SUPPLIED DATA
☆ ☆ ☆

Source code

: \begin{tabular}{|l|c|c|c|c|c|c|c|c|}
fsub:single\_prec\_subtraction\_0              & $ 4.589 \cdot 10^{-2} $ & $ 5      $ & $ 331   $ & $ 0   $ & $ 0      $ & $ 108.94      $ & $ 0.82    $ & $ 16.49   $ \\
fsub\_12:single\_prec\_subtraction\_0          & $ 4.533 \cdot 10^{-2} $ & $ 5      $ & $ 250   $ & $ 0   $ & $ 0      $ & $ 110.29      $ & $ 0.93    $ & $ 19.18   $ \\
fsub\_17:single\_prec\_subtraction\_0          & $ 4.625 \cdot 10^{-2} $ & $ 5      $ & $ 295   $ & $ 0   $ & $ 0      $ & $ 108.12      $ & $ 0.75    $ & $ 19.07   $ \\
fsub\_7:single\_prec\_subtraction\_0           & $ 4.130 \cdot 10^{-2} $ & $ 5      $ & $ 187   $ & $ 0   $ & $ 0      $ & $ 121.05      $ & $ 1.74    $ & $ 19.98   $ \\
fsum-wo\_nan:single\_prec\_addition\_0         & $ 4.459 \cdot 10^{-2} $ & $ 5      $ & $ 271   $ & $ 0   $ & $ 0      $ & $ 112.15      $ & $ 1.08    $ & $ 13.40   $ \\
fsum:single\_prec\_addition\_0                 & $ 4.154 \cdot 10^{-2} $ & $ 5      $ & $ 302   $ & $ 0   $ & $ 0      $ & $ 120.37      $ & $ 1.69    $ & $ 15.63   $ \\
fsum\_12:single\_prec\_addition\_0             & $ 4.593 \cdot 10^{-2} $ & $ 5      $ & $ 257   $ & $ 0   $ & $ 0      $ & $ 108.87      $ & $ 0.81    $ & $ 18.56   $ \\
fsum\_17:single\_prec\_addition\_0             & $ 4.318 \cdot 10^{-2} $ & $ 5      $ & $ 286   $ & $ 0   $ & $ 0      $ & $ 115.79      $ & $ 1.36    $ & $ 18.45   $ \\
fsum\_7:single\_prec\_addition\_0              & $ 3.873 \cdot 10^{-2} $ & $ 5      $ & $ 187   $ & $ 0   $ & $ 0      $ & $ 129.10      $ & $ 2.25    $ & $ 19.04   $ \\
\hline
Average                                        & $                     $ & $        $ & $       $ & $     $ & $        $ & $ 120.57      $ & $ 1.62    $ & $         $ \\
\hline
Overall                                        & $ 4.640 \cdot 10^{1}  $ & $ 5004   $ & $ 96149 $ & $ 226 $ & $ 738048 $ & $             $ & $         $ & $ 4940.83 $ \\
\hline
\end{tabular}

☆ ☆ ☆

WHAT IS BEING ASKED
Where the string "tabular" appears in a line of the listing, copy that line.

OUTPUT OF THE TASK
: \begin{tabular}{|l|c|c|c|c|c|c|c|c|}
\end{tabular}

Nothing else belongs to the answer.